Bring Your Own Codegen to Deep Learning Compiler
This addresses the problem for accelerator vendors by reducing development overhead, though it is incremental as it builds on existing compilers.
The paper tackles the challenge of developing and maintaining full compiler stacks for deep learning accelerators by proposing an open-source framework that allows vendors to reuse existing compiler components and focus on proprietary code generation, resulting in deployment in multiple commercial vendors' stacks with only a few thousand lines of code.
Deep neural networks (DNNs) have been ubiquitously applied in many applications, and accelerators are emerged as an enabler to support the fast and efficient inference tasks of these applications. However, to achieve high model coverage with high performance, each accelerator vendor has to develop a full compiler stack to ingest, optimize, and execute the DNNs. This poses significant challenges in the development and maintenance of the software stack. In addition, the vendors have to contiguously update their hardware and/or software to cope with the rapid evolution of the DNN model architectures and operators.
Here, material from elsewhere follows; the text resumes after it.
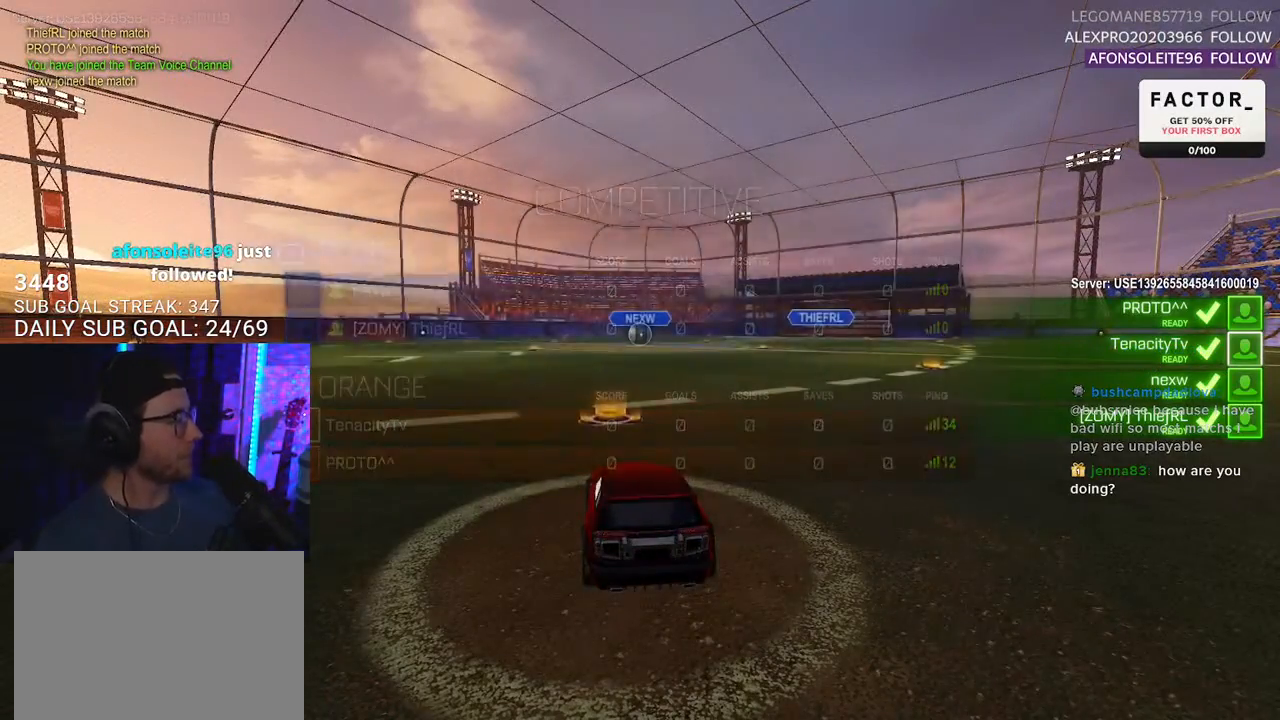
{"buttons": ["R2"], "left_stick": "center", "right_stick": "center", "events": [[117, "TRIANGLE", "down"], [233, "TRIANGLE", "up"]]}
To address these issues, this paper proposes an open source framework that enables users to only concentrate on the development of their proprietary code generation tools by reusing as many as possible components in the existing deep learning compilers. Our framework provides users flexible and easy-to-use interfaces to partition their models into segments that can be executed on "the best" processors to take advantage of the powerful computation capability of accelerators. Our case study shows that our framework has been deployed in multiple commercial vendors' compiler stacks with only a few thousand lines of code.